There’s a character called Volfred Sandlewood in Pyre also who is central to the story. I love trying to write complex characters, and to me he’s a complicated guy. You start off feeling one way about him and I think end up feeling a different way about him, and I really enjoyed trying to thread the needle on that. He had to come off as very persuasive because he’s a leader. But he’s a leader who, when you first meet him, you’re not sure if maybe he’s up to something. You’re suspicious of him and you don’t get off on the right foot, but you come around hopefully to respecting him and understanding that he wasn’t trying to pull one over on you, he was sincere.
It was trying to make a character who you, as a player, could be genuinely persuaded, and it was a really interesting writing challenge. But man, I could go down the list.
I love our antagonist characters. Especially our antagonist characters; Zulf in Bastion, Royce Bracket in Transistor, Oralech in Pyre, Lord Hades himself in Hades. I say antagonist, because to me it’s more interesting than a villain. It’s a distinction. An antagonist is someone who opposes you, not necessarily someone who is just trying to create evil. They’re just someone who wants something that is opposite from what you want. Are they a terrible person? Maybe, but not necessarily.

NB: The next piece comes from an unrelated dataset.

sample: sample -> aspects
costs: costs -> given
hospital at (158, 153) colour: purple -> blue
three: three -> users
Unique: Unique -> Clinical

Our lives are filled with antagonistic forces and people who don’t want what we want, but they’re not necessarily bad people. Sometimes it’s just the circumstances that put us at odds. And our games deep down, despite they’re wildly different settings and themes, they’re about character’s trying to understand each other in the world around them. And I think our stories always have empathy at the heart of them, understanding one another, even when someone may have done something really terrible, at least understanding what led them to do that.
So I enjoy writing antagonists and going through the thought process of where did this person go wrong? Where did this go astray? What caused this person to hate someone or something like that? What led to that to really get in their heads that way? It’s really fun and invigorating from a writing standpoint to try to understand the character that way, and I think my love for them comes from that.
I feel like I honestly know the characters in my stories just better than I know most people. In spite of all my blabber-mouthing to you right now, I am a very … I live almost like a hermetic lifestyle. I don’t have much of a social life. I am very introverted in social situations, so I know these characters better than I know most humans. And I connect with the world through writing, and then I connect with other people through their own response to our games. That part is very gratifying, when people enjoy our worlds and characters and stories, I feel like I connect with them that way more than is often possible just having a normal conversation with them.
That’s part of what I love about the process and the result.